(Transcribed page contents)

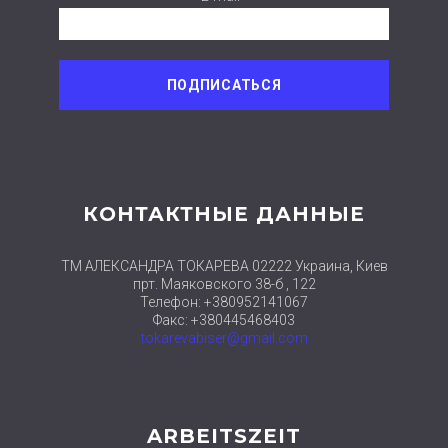
КОНТАКТНЫЕ ДАННЫЕ
ТМ АЛЕКСАНДРА ТОКАРЕВА 02222 Украина, Киев
прт. Маяковского 38-б , 122
Телефон: +380952141067
Факс: +380445468403
tokarevabiser@gmail.com
ARBEITSZEIT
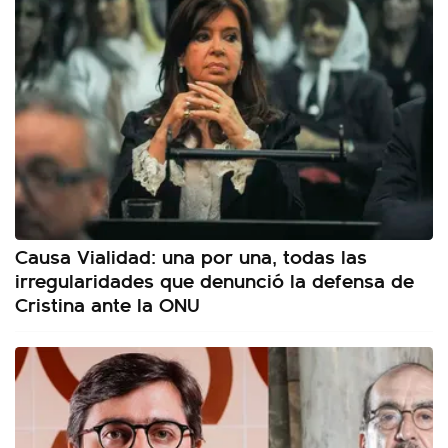
Causa Vialidad: una por una, todas las
irregularidades que denunció la defensa de
Cristina ante la ONU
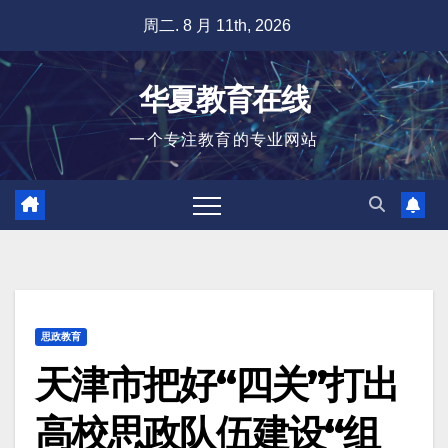
跳
周二. 8 月 11th, 2026
至
内
华夏教育在线
容
一个专注教育的专业网站
思政教育
天津市把好“四关”打出
高校思政队伍建设“组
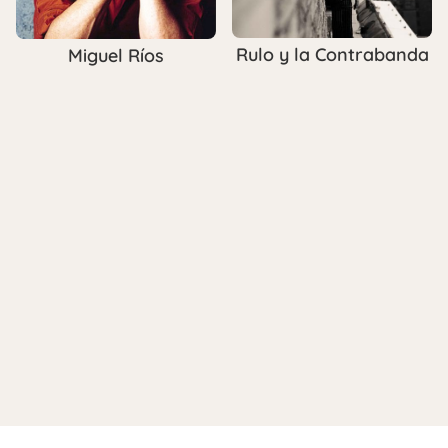
Rulo y la Contrabanda
Miguel Ríos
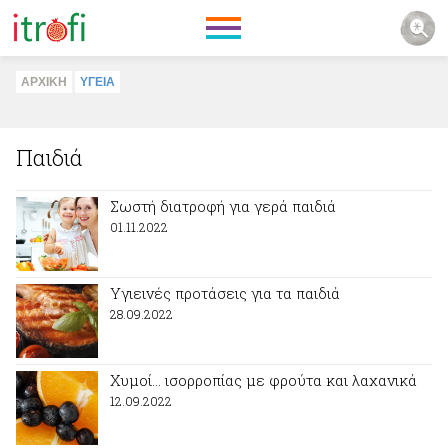
ΑΡΧΙΚΗ
ΥΓΕΙΑ
Παιδιά
Σωστή διατροφή για γερά παιδιά
01.11.2022
Υγιεινές προτάσεις για τα παιδιά
28.09.2022
Χυμοί... ισορροπίας με φρούτα και λαχανικά
12.09.2022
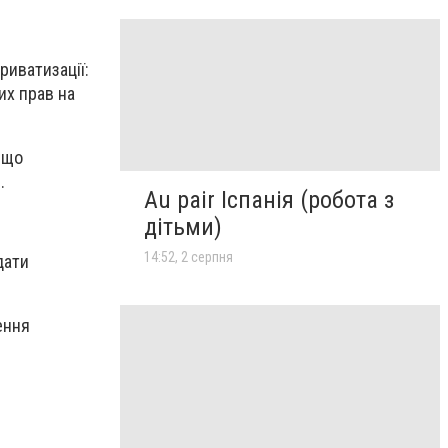
риватизації:
их прав на
, що
.
Au pair Іспанія (робота з
дітьми)
14:52, 2 серпня
дати
ення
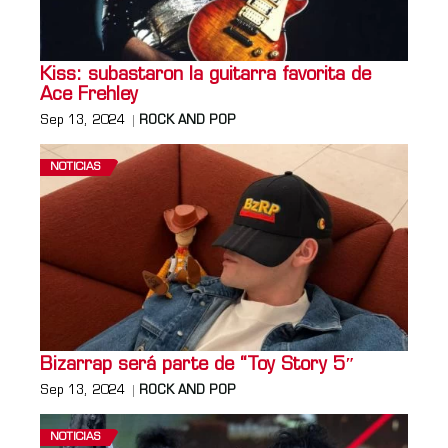
Kiss: subastaron la guitarra favorita de
Ace Frehley
Sep 13, 2024
ROCK AND POP
NOTICIAS
Bizarrap será parte de “Toy Story 5″
Sep 13, 2024
ROCK AND POP
NOTICIAS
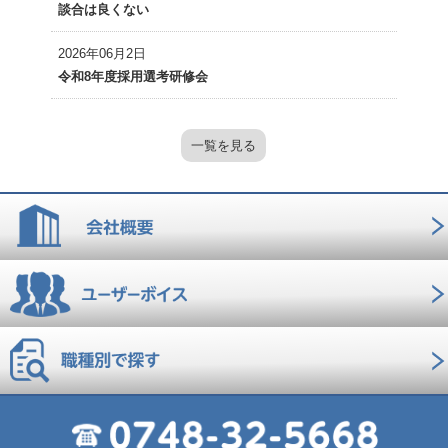
談合は良くない
2026年06月2日
令和8年度採用選考研修会
一覧を見る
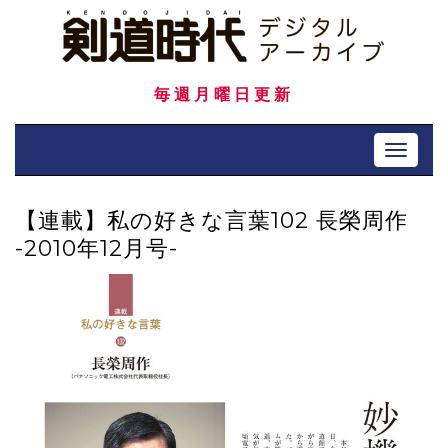
Skip
to
content
毎週月曜日更新
Toggle 
【連載】私の好きな言葉102 長榮周作
-2010年12月号-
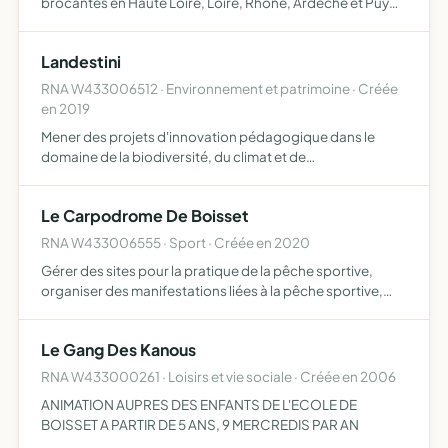
brocantes en Haute Loire, Loire, Rhône, Ardèche et Puy
de Dôme création d'objets bois cheval à bascule, porte
manteau, porte bouteille..., démonstration de
Landestini
chantourna…
RNA W433006512 · Environnement et patrimoine · Créée
en 2019
Mener des projets d'innovation pédagogique dans le
domaine de la biodiversité, du climat et de
l'environnement, notamment des projets de simulations
de négociations et de débat mener des projets
Le Carpodrome De Boisset
d'entreprenariat dans le d…
RNA W433006555 · Sport · Créée en 2020
Gérer des sites pour la pratique de la pêche sportive,
organiser des manifestations liées à la pêche sportive,
organiser des concours de pêche, promouvoir la pêche
sportive au niveau national et international
Le Gang Des Kanous
RNA W433000261 · Loisirs et vie sociale · Créée en 2006
ANIMATION AUPRES DES ENFANTS DE L'ECOLE DE
BOISSET A PARTIR DE 5 ANS, 9 MERCREDIS PAR AN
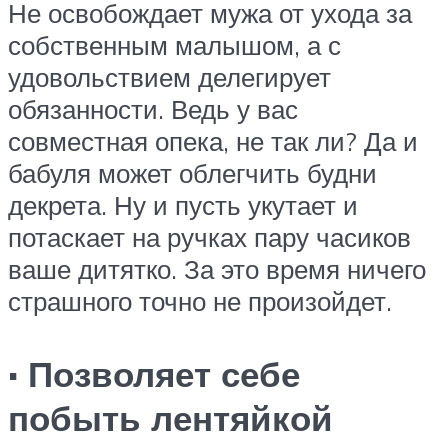
Не освобождает мужа от ухода за
собственным малышом, а с
удовольствием делегирует
обязанности. Ведь у вас
совместная опека, не так ли? Да и
бабуля может облегчить будни
декрета. Ну и пусть укутает и
потаскает на ручках пару часиков
ваше дитятко. За это время ничего
страшного точно не произойдет.
· Позволяет себе
побыть лентяйкой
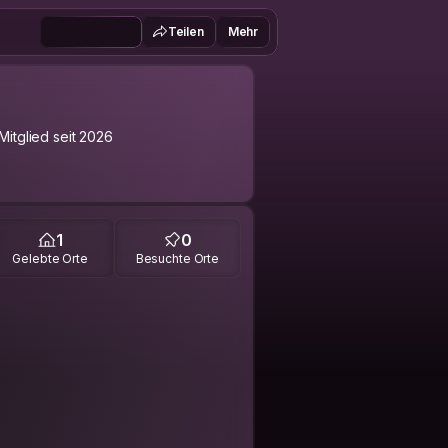
Teilen
Mehr
Mitglied seit 2026
1
0
Gelebte Orte
Besuchte Orte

:: Assignment ::
Only the lines that hold the word "organiser" are wanted; each should be pulled from the records.

:: Problem solution ::
organiser des manifestations liées à la pêche sportive,
organiser des concours de pêche, promouvoir la pêche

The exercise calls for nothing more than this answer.